Der Moment mit der vermummten Gestalt in der Einfahrt setzt den harten Kontrapunkt:
Kälte ist nicht nur Stimmung, sie trifft Menschen real.

Dass du am Ende den Hund reinholst („genug“), erdet das:
raus aus der Beobachtung, rein ins Menschliche.
Wärme wird da nicht romantisch, sondern notwendig.
Solche Nächte machen still – und zugleich wütend.

LG Driekes
 
Hallo @Driekes
Gassi gehen mit dem Hund, eine Alltagsgeschichte für Hundebesitzer. Die Nacht ist eisig kalt, Schneefall und als Randnotiz der Obdachlose in der Einfahrt. Er zeigt die ganze Härte des Winters, rückt kurz in den Fokus und unterstreicht das Bedürfnis nach Wärme und Geborgenheit des LI. Ihm ist der Schutz und eine warme Stube sicher.

Dir sage ich herzlichen Dank für die Begleitung und die Auslegung des Textes.
LG Teddybär 🐻
 
Hallo Teddybär,
ich habe in den letzten Tagen auch oft an die Menschen gedacht, die obdachlos auf den Straßen frieren. Du hast dieses Bild eindrücklich gezeichnet, beim Lesen wird mir kalt und ich denke, der Hund darf in die Wärme, der Mensch in diesem Fall nicht. Für all das Geld, das an Silvester in den Himmel geschossen wird, hätte man hier sehr gut helfen können!

Liebe Grüße, Lizzy
 
Hallo @Lizzy
Wie recht du hast. Es müsste mehr Quartiere für Obdachlose geben, mehr Hinschauen auf das Elend, jeder schaut gern weg. Ein Sozialarbeiter hat vor kurzem zu diesem Thema gesprochen und gemeint, es gebe durchaus Obdachlose, die allein und völlig frei sein wollen. Sie nehmen höchstens ab und zu eine warme Mahlzeit in Anspruch. Das klingt fast befremdlich. Die "Gruft" ist eine bekannte Unterkunft und Anlaufstelle in Wien für Leute auf der Straße, viele flüchten dorthin.

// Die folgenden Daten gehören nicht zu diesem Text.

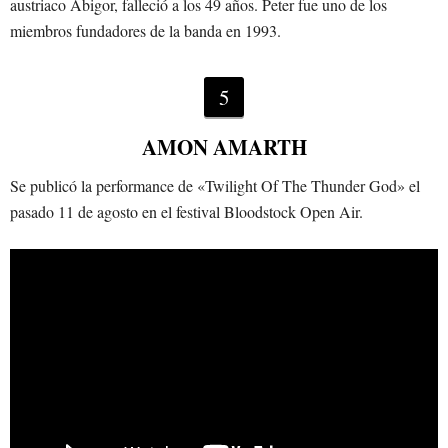
austriaco Abigor, falleció a los 49 años. Peter fue uno de los
miembros fundadores de la banda en 1993.
5
AMON AMARTH
Se publicó la performance de «Twilight Of The Thunder God» el
pasado 11 de agosto en el festival Bloodstock Open Air.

Ich bedanke mich für deinen Beitrag, der von Empathie getragen wird!
LG Teddybär 🐻
 
Zuletzt bearbeitet:
Hallo Teddebär, man muss sich mal überlegen, wir leben in einem reichen Land, wo einige Hunde es besser haben; sie besser umsorgt werden, als mancher Mensch. Warum wird der Wohlstand nicht auf alle verteilt oder zumindest dafür gesorgt, dass niemand leiden muss? Es ist kalt.

Liebe Grüße Juls
 
Liebe @Darkjuls

Eine berechtigte Frage. Aber der Wohlstand kennt auch das Gegenteil, die Armut, die Verlierer. Unser ganzes System baut auf Wachstum auf. Manche steigen aus oder können nicht mehr mithalten. Dann droht unweigerlich der Absturz. Oft ist zu viel Alkohol im Spiel oder eine Scheidung. Und ohne Job ist die Wohnung weg und du sitzt auf der Straße. Das kann schnell gehen.
Beschämend ist es auf jeden Fall und die Caritas hat alle Hände voll zu tun.